The authors emphasize that the system would require oversight to prevent misuse, such as conflicts of interests and collusion. Funding agencies may need to confidentially monitor the flow of funding and may even play a role in directing it. For example they can provide incentives to donate to specific large-scale research challenges that are deemed priorities but which the scientific community can overlook.

“The savings of financial and human resources could be used to identify new targets of funding, to support the translation of scientific results into products and jobs, and to help communicate advances in science and technology,” added Bollen. “This funding system may even have the side-effect of changing publication practices for the better: researchers will want to clearly communicate their vision and research goals to as wide an audience as possible.”

While the research is US-centric, it’s easy to see its applicabllity in many, if not all, jurisdictions around the world.

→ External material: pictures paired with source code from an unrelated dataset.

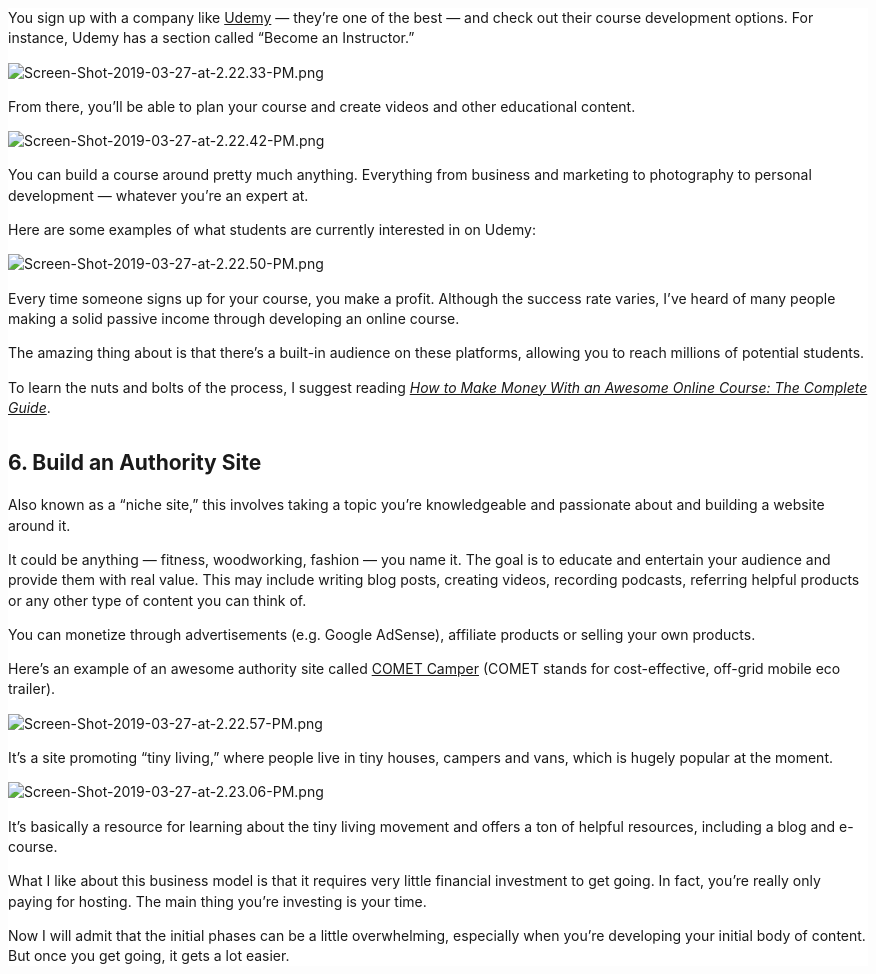 You sign up with a company like [Udemy](https://www.udemy.com/) — they’re one of the best — and check out their course development options. For instance, Udemy has a section called “Become an Instructor.”

![Screen-Shot-2019-03-27-at-2.22.33-PM.png](/uploads/Screen-Shot-2019-03-27-at-2.22.33-PM.png)

From there, you’ll be able to plan your course and create videos and other educational content.

![Screen-Shot-2019-03-27-at-2.22.42-PM.png](/uploads/Screen-Shot-2019-03-27-at-2.22.42-PM.png)

You can build a course around pretty much anything. Everything from business and marketing to photography to personal development — whatever you’re an expert at.

Here are some examples of what students are currently interested in on Udemy:

![Screen-Shot-2019-03-27-at-2.22.50-PM.png](/uploads/Screen-Shot-2019-03-27-at-2.22.50-PM.png)

Every time someone signs up for your course, you make a profit. Although the success rate varies, I’ve heard of many people making a solid passive income through developing an online course.

The amazing thing about is that there’s a built-in audience on these platforms, allowing you to reach millions of potential students.

To learn the nuts and bolts of the process, I suggest reading *[How to Make Money With an Awesome Online Course: The Complete Guide](https://socialtriggers.com/online-courses-create-and-sell/)*.

## 6. Build an Authority Site

Also known as a “niche site,” this involves taking a topic you’re knowledgeable and passionate about and building a website around it.

It could be anything — fitness, woodworking, fashion — you name it. The goal is to educate and entertain your audience and provide them with real value. This may include writing blog posts, creating videos, recording podcasts, referring helpful products or any other type of content you can think of.

You can monetize through advertisements (e.g. Google AdSense), affiliate products or selling your own products.

Here’s an example of an awesome authority site called [COMET Camper](https://www.cometcamper.com/) (COMET stands for cost-effective, off-grid mobile eco trailer).

![Screen-Shot-2019-03-27-at-2.22.57-PM.png](/uploads/Screen-Shot-2019-03-27-at-2.22.57-PM.png)

It’s a site promoting “tiny living,” where people live in tiny houses, campers and vans, which is hugely popular at the moment.

![Screen-Shot-2019-03-27-at-2.23.06-PM.png](/uploads/Screen-Shot-2019-03-27-at-2.23.06-PM.png)

It’s basically a resource for learning about the tiny living movement and offers a ton of helpful resources, including a blog and e-course.

What I like about this business model is that it requires very little financial investment to get going. In fact, you’re really only paying for hosting. The main thing you’re investing is your time.

Now I will admit that the initial phases can be a little overwhelming, especially when you’re developing your initial body of content. But once you get going, it gets a lot easier.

I have two links and two citations. The first is for the EMBO Reports paper,

From funding agencies to scientific agency; Collective allocation of science funding as an alternative to peer review by  Johan Bollen, David Crandall, Damion Junk, Ying Ding, & Katy Börner. Article first published online: 7 JAN 2014 DOI: 10.1002/embr.201338068

© 2014 The Authors

This paper is behind a paywall.

The second link and citation is for an earlier version of the paper on arXiv.org, which is an open access archive,

Collective allocation of science funding: from funding agencies to scientific agency
by Johan Bollen, David Crandall, Damion Junk, Ying Ding, & Katy Boerner.
(Submitted on 3 Apr 2013)

Here’s the abstract from the April 2013 version of the paper on arXiv.org,

Public agencies like the U.S. National Science Foundation (NSF) and the National Institutes of Health (NIH) award tens of billions of dollars in annual science funding. How can this money be distributed as efficiently as possible to best promote scientific innovation and productivity? The present system relies primarily on peer review of project proposals. In 2010 alone, NSF convened more than 15,000 scientists to review 55,542 proposals. [emphasis mine] Although considered the scientific gold standard, peer review requires significant overhead costs, and may be subject to biases, inconsistencies, and oversights. We investigate a class of funding models in which all participants receive an equal portion of yearly funding, but are then required to anonymously donate a fraction of their funding to peers. The funding thus flows from one participant to the next, each acting as if he or she were a funding agency themselves. Here we show through a simulation conducted over large-scale citation data (37M articles, 770M citations) that such a distributed system for science may yield funding patterns similar to existing NIH and NSF distributions, but may do so at much lower overhead while exhibiting a range of other desirable features. Self-correcting mechanisms in scientific peer evaluation can yield an efficient and fair distribution of funding. The proposed model can be applied in many situations in which top-down or bottom-up allocation of public resources is either impractical or undesirable, e.g. public investments, distribution chains, and shared resource management.

It’s interesting to note the agencies which supported the research (from the news release),

Awards from the National Science Foundation, the Andrew W. Mellon Foundation and the National Institutes of Health supported the work.

It would seem there’s an appetite for change given the National Science Foundation (NSF) and the National Institutes of Health (NIH) are the two largest science funding agencies in the US.